THE PROBLEM → The answer is a single number: the count of lines in the records below that contain the word "affecting".

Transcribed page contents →
╔══
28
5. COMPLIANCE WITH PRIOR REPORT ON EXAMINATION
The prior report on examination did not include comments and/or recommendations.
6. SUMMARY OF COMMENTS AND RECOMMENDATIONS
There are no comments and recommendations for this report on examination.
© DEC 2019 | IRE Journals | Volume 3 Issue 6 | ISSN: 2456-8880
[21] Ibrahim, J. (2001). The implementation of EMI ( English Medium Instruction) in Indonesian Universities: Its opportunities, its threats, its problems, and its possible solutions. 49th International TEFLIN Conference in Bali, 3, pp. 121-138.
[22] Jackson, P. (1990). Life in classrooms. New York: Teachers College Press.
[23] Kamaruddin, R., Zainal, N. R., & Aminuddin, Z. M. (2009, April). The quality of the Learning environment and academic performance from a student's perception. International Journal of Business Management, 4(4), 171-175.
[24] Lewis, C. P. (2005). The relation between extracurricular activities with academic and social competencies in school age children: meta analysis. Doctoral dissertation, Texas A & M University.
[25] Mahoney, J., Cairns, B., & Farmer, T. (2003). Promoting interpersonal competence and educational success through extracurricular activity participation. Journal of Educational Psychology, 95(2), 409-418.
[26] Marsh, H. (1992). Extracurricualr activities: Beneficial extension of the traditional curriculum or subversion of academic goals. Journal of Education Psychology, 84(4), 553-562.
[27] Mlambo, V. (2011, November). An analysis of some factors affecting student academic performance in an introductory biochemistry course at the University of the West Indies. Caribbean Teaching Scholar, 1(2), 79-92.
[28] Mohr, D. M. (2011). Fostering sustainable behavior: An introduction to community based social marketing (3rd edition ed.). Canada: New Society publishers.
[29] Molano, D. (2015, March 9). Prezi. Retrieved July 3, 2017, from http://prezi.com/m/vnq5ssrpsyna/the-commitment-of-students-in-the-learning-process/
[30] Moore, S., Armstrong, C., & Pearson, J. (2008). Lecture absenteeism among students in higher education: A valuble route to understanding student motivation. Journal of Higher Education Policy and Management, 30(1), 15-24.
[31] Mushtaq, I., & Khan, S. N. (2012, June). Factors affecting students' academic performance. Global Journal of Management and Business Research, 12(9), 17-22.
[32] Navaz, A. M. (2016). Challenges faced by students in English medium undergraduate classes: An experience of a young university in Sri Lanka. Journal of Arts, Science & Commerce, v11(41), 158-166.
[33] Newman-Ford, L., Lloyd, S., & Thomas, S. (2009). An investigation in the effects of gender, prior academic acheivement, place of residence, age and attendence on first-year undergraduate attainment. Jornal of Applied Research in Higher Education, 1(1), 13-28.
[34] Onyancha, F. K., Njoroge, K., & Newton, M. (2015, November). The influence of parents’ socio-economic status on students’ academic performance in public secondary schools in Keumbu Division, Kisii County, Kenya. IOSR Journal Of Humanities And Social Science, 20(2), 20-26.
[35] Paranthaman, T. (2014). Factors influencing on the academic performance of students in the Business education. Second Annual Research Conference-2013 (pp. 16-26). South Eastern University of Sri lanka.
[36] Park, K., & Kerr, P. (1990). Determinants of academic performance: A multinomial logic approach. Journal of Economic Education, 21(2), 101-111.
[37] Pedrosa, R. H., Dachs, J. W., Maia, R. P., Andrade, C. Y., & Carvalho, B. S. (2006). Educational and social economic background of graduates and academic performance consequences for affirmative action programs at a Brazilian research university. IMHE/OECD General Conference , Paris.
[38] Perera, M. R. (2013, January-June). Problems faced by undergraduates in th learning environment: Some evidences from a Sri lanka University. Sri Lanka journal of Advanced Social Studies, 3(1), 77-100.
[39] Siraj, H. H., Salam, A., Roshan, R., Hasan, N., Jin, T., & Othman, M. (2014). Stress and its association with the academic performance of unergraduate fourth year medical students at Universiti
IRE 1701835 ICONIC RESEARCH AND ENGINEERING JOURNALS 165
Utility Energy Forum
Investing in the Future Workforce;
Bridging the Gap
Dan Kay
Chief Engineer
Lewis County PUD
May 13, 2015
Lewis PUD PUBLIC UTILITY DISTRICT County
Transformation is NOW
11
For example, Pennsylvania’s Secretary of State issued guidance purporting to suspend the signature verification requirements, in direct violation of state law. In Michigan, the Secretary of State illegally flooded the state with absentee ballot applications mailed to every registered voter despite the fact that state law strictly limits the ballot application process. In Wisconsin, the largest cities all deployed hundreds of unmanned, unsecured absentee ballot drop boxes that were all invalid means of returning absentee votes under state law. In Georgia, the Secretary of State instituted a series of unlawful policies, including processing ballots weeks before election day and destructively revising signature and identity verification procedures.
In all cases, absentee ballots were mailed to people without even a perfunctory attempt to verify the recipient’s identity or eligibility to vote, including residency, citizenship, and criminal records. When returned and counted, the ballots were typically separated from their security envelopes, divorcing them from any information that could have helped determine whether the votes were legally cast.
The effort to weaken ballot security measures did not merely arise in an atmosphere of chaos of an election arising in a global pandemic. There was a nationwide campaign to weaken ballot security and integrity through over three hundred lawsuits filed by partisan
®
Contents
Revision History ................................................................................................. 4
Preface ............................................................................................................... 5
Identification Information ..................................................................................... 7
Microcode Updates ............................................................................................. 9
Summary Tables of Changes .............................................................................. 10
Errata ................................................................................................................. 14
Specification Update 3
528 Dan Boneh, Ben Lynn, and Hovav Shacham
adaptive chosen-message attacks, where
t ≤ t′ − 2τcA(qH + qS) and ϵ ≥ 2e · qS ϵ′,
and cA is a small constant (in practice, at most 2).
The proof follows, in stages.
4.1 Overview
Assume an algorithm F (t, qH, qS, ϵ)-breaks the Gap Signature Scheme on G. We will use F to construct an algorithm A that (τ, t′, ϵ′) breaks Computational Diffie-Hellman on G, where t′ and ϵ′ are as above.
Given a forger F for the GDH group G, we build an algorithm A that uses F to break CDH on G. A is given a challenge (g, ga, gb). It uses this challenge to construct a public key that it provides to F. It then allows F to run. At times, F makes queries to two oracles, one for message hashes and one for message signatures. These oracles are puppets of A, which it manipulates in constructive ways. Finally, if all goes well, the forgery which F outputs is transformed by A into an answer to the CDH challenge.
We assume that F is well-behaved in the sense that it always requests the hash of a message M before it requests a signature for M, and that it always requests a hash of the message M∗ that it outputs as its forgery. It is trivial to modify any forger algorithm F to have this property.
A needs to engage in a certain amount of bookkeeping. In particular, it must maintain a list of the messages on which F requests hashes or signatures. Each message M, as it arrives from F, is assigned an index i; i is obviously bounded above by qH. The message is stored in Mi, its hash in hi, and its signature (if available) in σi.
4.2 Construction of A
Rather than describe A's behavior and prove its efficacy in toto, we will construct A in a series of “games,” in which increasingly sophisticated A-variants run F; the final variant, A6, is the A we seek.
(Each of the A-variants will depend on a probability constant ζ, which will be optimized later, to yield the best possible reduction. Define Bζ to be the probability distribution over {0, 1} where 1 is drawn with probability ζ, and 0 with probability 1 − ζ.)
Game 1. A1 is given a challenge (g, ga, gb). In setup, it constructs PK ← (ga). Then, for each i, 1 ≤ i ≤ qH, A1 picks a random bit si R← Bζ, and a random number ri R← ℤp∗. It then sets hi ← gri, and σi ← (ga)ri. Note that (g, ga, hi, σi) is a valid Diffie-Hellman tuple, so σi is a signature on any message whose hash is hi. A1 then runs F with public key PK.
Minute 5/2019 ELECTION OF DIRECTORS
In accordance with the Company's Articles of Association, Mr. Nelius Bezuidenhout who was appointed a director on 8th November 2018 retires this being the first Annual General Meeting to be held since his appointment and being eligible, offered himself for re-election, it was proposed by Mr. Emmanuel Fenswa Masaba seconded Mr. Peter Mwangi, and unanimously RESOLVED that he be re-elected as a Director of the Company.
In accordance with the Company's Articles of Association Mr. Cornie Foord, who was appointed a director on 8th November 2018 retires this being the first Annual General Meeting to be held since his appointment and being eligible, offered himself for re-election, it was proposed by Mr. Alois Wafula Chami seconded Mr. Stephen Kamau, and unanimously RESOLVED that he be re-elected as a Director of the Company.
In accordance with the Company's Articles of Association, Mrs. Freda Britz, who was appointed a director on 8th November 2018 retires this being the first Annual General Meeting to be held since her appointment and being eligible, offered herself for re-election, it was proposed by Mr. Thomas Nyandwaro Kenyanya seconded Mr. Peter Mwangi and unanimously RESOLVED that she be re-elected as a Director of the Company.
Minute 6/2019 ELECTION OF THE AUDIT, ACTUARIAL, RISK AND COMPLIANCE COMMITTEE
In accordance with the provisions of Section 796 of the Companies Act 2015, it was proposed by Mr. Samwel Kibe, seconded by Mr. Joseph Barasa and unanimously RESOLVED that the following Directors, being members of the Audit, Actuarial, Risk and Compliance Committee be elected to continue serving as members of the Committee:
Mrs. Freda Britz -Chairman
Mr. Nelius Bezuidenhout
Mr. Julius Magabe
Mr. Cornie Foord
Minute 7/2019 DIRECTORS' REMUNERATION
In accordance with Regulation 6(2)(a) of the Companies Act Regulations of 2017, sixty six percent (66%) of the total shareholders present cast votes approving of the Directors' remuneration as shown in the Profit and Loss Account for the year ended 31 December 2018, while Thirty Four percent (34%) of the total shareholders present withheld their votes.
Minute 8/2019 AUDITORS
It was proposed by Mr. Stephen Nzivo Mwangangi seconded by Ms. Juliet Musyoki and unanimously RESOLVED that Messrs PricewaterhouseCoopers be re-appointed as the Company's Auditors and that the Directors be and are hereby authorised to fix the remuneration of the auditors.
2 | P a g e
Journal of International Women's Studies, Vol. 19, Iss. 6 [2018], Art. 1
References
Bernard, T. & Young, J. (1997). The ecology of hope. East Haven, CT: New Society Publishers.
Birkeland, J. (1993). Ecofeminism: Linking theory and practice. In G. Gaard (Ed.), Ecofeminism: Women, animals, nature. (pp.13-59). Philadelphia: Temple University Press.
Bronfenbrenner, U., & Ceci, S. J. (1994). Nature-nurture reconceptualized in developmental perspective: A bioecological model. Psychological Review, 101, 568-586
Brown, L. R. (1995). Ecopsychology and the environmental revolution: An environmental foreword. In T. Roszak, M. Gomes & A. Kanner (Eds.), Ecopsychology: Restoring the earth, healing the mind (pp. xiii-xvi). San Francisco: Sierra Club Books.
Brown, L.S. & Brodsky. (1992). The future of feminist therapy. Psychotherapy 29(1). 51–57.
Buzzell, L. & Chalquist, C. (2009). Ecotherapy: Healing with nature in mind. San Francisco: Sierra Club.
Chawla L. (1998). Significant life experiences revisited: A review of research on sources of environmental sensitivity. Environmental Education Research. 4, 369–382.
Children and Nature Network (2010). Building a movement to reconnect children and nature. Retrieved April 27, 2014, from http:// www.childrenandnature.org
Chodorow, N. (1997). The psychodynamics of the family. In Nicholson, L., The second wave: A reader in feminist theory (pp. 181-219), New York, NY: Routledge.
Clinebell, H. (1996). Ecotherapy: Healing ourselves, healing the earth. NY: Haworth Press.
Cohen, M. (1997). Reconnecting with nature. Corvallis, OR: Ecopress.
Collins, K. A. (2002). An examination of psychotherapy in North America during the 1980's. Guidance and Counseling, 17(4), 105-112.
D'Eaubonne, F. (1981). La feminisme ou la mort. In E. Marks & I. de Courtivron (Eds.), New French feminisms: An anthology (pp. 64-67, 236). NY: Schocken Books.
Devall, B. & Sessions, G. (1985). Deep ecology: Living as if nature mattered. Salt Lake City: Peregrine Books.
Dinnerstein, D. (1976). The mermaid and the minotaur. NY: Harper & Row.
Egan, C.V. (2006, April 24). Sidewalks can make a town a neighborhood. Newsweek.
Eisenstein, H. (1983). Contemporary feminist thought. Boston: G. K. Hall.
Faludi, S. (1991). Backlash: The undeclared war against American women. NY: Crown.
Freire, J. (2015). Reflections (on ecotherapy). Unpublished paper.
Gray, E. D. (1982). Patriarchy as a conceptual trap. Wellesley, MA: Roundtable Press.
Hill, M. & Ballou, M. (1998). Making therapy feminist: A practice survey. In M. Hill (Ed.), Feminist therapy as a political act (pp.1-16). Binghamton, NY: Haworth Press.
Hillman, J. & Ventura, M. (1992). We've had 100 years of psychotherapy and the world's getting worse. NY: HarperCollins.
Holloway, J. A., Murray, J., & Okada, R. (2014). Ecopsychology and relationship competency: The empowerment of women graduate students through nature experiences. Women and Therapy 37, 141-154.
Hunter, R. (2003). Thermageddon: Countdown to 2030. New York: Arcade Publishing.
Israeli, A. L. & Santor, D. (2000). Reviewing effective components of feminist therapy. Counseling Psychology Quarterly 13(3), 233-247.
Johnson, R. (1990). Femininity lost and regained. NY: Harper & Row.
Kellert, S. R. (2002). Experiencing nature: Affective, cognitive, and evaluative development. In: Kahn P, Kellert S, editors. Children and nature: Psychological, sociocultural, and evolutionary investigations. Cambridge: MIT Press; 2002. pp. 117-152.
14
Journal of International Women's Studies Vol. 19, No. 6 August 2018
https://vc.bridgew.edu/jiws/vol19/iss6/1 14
╚══
YOUR SOLUTION → 2